The term Capitalism is quite vague, and can refer to some very different things. Unfortunately, economic jargon has become conflated to the point that it’s difficult to have a conversation regarding the topic without invoking hated symbols of… whatever it is that people get offended by these days. To avoid confusion, we’ll start by defining some terms. Note that my definitions may differ from yours.

Statism

Statism is what you get when you cross capitalism with an authoritarian government. Prime examples litter Asia and Africa, from nations like Japan where the system works remarkably well, to sub-Saharan Africa where dictators pretend at capitalism so that they can participate in the global economy. The unifying characteristic of statist economies is that the state owns vast sectors of the economy. Sometimes the ownership is explicit and politicians run the major corporations in the state. In other cases, corporations are controlled by the state via regulations - functionally equivalent but harder to recognize. Because the state owns and runs the economy, market forces such as competition are a detriment. Therefore, statist regimes are characterized by state owned monopolies.

Corporatism

Corporatism, also called crony captalism, is the inverse of statism. While under statism the state controls the copropations, under coproratism the corporations control the state. In many situations, this control takes the form of lobbying the state for regulations that promote monopolies and deter competition. Therefore, coproratist regimes are characterized by privately owned monopolies.

Free Market Capitalism

Free market capitalism is neither statism nor corporatism. Unlike the monopolistic tendencies of statism and corporatism, under free market capitalism, every business is subject to free market forces such as competition; companies are free to innovate, and consumers are free to choose who to buy from. Free market economies are characterized by many small privately owned businesses, few monopolies, and minimal state control.

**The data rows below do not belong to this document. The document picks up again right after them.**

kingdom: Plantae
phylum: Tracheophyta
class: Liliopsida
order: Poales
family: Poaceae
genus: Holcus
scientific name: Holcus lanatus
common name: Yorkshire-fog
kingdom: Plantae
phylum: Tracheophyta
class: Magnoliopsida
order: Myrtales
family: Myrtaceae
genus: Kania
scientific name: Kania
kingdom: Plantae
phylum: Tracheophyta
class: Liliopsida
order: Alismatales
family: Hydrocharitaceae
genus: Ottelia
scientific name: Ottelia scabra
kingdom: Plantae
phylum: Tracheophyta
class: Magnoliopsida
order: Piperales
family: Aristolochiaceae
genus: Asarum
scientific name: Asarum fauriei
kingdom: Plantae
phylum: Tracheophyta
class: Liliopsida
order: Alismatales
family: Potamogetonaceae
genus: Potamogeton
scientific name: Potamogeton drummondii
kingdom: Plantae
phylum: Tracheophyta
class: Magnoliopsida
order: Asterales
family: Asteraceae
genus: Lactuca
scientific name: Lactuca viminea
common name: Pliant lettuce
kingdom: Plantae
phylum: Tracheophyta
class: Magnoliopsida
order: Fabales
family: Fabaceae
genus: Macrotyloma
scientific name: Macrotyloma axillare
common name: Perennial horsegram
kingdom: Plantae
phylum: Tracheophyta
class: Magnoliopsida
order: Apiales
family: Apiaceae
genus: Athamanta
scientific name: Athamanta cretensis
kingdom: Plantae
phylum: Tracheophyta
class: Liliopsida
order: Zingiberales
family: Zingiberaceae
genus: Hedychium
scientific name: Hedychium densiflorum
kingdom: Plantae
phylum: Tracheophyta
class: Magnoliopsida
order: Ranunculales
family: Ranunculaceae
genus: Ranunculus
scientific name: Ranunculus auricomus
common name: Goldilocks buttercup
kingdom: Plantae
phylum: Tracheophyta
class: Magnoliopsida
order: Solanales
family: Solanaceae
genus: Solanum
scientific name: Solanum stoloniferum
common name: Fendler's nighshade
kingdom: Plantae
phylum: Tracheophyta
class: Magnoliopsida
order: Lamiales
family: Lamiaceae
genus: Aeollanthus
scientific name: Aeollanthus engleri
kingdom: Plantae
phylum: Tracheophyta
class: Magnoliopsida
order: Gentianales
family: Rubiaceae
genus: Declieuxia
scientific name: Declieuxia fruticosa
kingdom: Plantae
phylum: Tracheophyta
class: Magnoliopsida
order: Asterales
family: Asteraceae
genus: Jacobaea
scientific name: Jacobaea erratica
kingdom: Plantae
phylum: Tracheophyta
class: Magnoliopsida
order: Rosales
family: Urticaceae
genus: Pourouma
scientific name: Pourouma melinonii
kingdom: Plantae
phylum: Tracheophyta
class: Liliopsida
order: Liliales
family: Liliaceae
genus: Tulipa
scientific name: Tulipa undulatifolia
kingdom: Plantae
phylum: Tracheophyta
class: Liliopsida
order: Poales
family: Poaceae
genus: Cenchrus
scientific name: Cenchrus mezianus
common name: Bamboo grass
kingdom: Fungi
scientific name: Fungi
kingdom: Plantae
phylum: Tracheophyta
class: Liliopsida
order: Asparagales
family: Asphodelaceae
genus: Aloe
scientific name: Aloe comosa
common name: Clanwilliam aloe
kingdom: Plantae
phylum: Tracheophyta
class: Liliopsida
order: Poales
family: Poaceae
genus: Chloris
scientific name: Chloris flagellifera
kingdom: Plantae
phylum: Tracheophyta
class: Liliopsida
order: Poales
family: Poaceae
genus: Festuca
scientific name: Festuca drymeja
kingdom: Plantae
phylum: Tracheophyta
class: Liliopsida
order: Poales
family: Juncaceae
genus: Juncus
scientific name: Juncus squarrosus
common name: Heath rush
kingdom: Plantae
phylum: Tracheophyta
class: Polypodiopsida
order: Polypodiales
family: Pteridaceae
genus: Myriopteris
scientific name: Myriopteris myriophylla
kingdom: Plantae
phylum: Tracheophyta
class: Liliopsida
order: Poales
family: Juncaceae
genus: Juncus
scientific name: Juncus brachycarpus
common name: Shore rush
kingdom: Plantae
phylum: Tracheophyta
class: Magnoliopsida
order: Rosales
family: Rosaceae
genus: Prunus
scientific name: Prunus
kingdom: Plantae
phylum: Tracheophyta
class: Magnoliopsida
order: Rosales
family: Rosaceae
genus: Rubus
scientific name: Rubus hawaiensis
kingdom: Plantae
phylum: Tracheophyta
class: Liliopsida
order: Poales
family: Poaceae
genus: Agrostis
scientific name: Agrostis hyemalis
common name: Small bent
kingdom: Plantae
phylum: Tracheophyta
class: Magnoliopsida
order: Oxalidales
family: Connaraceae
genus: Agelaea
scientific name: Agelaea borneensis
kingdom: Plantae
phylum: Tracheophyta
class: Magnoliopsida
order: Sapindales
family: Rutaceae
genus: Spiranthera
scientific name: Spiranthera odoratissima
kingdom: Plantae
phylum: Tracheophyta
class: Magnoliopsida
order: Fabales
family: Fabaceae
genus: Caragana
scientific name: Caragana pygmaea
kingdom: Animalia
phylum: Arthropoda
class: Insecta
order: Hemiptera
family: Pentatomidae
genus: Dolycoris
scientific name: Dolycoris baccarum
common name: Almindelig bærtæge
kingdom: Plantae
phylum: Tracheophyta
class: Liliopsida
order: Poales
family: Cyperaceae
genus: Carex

When economists condone capitalism, they are most likely referring to the free market variety. But when hippies rail against the evils of capitalism, they typically refer to corporatism (they should object to statism too, but if they’re socialist, that would be the perceived solution). This mismatch of terminology causes almost every attempted debate regarding economics to devolve into a confused muddle as everyone involved gets stuck at the apparent illogicalness of their opponent’s reasoning.

Now that we’ve ironed out the terminology, here’s the question that I would like to pose: It seems that free market capitalisms can become corrupted into statism or corporatism. Are free markets stable? Or are they unstable points that will always slide one way or the other?

I’ll take a shot at an answer. Statisms and corporatisms both rely on the abuse of state power, and as we all know, power tends to corrupt. I’d wager that, given a powerful state, free market capitalism will always morph into one of its corrupt counterparts. Given a limited state, however, it’s much more difficult to pull off such a power grab. Not impossible, just difficult - creating a corporatism requires building and maintaining an empire, and bolstering the state so that it can be used to enforce the monopoly. The Rockefellers managed to pull it off. From a corporatism, transitioning to a statism is easy; it’s the natural reaction of terrified voters attempting to take back control from monopolies - not to disperse the control among the people, but to consolidate it into the trusted state.

Where do we go from here? How can we get back to a free market? Can state power be walked back, or is it necessarily non-decreasing? I don’t have the answers. History says no, that human nature is to build an empire until it’s too big to stand, then mourn its fall. I pray we can prove history wrong.